Pi Token Debuts with Extreme Volatility, Raising Market Questions

Pi Network, a mobile-based cryptocurrency project boasting 60 million users, launched its native PI token on Thursday, triggering a highly volatile trading session. The token’s price initially surged 18% before plummeting 50% within two hours, highlighting concerns about liquidity and market stability.
The PI token debuted at $1.70 at 09:00 UTC, reaching a peak of $2.00 before dropping to $0.97. The initial price surge momentarily inflated the token’s fully diluted valuation (FDV) to $195 billion—nearly double that of Solana’s SOL token. The FDV calculation is based on the token’s maximum supply of 100 billion. However, with a self-reported circulating supply of 6.3 billion, Pi Network’s market capitalization currently stands at approximately $6.1 billion.
Pi Network has drawn comparisons to previous viral cryptocurrency projects, such as SafeMoon, which leveraged aggressive marketing and referral-based rewards.

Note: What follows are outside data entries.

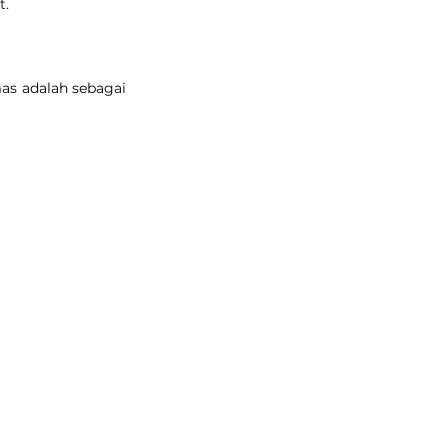
t.
as adalah sebagai 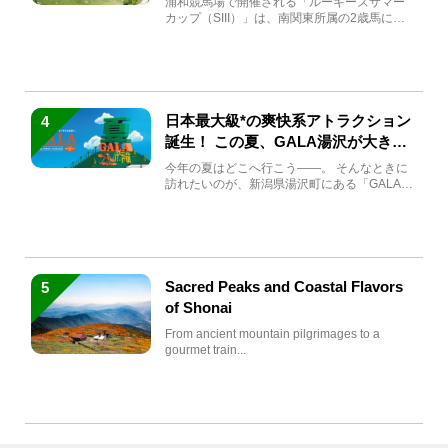
浦和競馬場で開催される「ルーキーズサマー
カップ（SIII）」は、南関東所属の2歳馬によ
る注目の重賞競走（...
日本最大級*の爽快系アトラクション
4
誕生！ この夏、GALA湯沢が大きく
生まれ変わる
今年の夏はどこへ行こう――。 そんなときに
訪れたいのが、新潟県湯沢町にある「GALA湯
沢」。2026年...
Sacred Peaks and Coastal Flavors
5
of Shonai
From ancient mountain pilgrimages to a
gourmet train...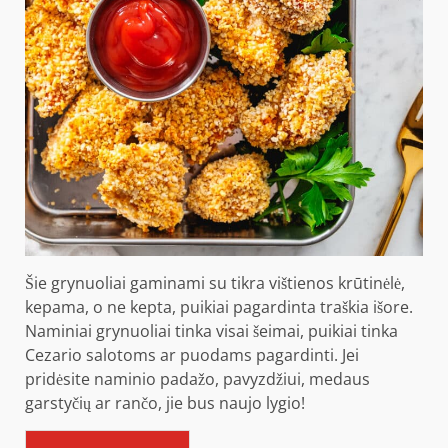
Šie grynuoliai gaminami su tikra vištienos krūtinėlė,
kepama, o ne kepta, puikiai pagardinta traškia išore.
Naminiai grynuoliai tinka visai šeimai, puikiai tinka
Cezario salotoms ar puodams pagardinti. Jei
pridėsite naminio padažo, pavyzdžiui, medaus
garstyčių ar rančo, jie bus naujo lygio!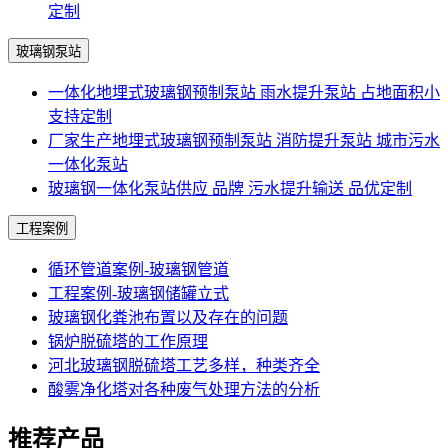
定制
玻璃钢泵站
一体化地埋式玻璃钢预制泵站 雨水提升泵站 占地面积小
支持定制
厂家生产地埋式玻璃钢预制泵站 消防提升泵站 城市污水
一体化泵站
玻璃钢一体化泵站供应 品牌 污水提升输送 品优定制
工程案例
循环管道案例-玻璃钢管道
工程案例-玻璃钢储罐立式
玻璃钢化粪池布置以及存在的问题
锅炉脱硫塔的工作原理
河北玻璃钢脱硫塔工艺多样，种类齐全
酸雾净化塔对各种废气处理方法的分析
推荐产品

To begin mining PI, users must receive an invitation from an existing member. They are then issued their own referral code, incentivizing them to bring in new users for additional token rewards. This structure has drawn parallels to multi-level marketing (MLM) or pyramid schemes.
Launched in 2019, Pi Network’s testnet went live in 2020. The release of the PI token marks the beginning of its mainnet phase, allowing users to transfer and trade previously mined tokens. However, liquidity issues remain a significant challenge.

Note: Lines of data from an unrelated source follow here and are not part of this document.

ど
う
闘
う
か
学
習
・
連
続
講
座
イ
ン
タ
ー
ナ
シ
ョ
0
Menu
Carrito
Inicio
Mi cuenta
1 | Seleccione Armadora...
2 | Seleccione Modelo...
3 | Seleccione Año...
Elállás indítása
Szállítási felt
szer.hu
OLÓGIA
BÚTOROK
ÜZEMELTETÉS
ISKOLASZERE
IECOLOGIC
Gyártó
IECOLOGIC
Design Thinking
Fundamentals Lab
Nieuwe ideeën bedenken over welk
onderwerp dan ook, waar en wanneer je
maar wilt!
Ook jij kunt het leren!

Currently, major exchanges, including OKX, report limited market depth, with only $33,000 to $60,000 available at 2% depth. This means large trades can cause substantial price swings. For example, a $100,000 order could shift the token’s price dramatically, creating an unstable trading environment. Given the token's current market capitalization, a 2% price move could translate into a $146 million shift in total project valuation.

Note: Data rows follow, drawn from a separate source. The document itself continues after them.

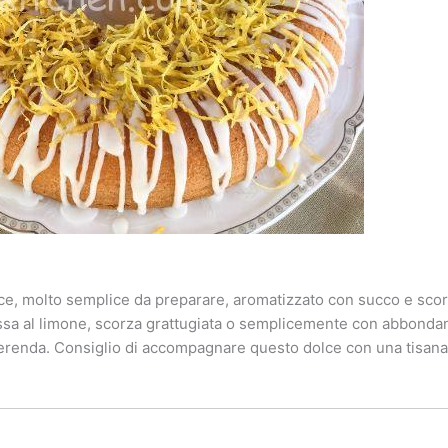
ce, molto semplice da preparare, aromatizzato con succo e scorz
ssa al limone, scorza grattugiata o semplicemente con abbonda
erenda. Consiglio di accompagnare questo dolce con una tisana 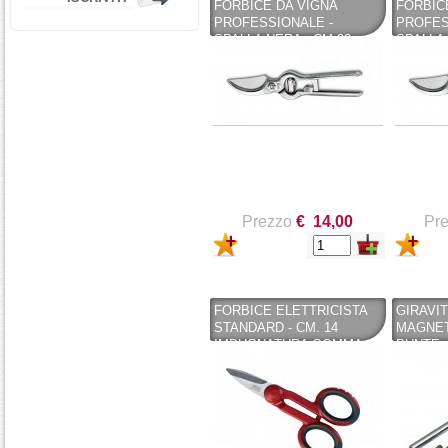
FORBICE DA VIGNA
FORBIC
PROFESSIONALE -
PROFES
SPALLA NERA - CM 23 -
SPALLA 
AUSONIA - AUSONIA
AUSONI
Prezzo
€ 14,00
Pr
FORBICE ELETTRICISTA
GIRAVI
STANDARD - CM. 14
MAGNET
IMPUGNATURA GOMMA-
PUNTE 
LAME ACCIAIO INOX -
TRI-LOB
AUSONIA
STANLE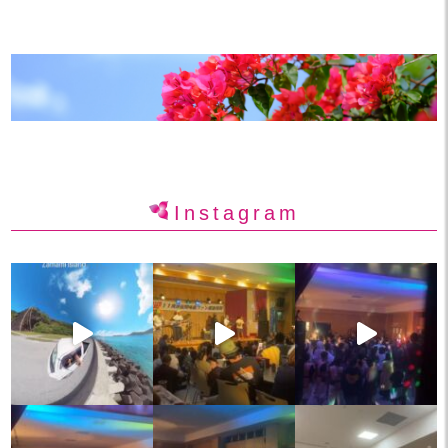
Instagram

To mitigate liquidity imbalances between buyers and sellers, Pi Network has introduced a voluntary “lock-up” period of up to three years. Users who opt to lock their tokens receive increased mining rewards. However, similar incentive models have been met with skepticism in the past. Richard Heart’s HEX token, which employed a comparable staking mechanism, lost over 99% of its value between 2021 and 2024, rendering locked tokens largely worthless.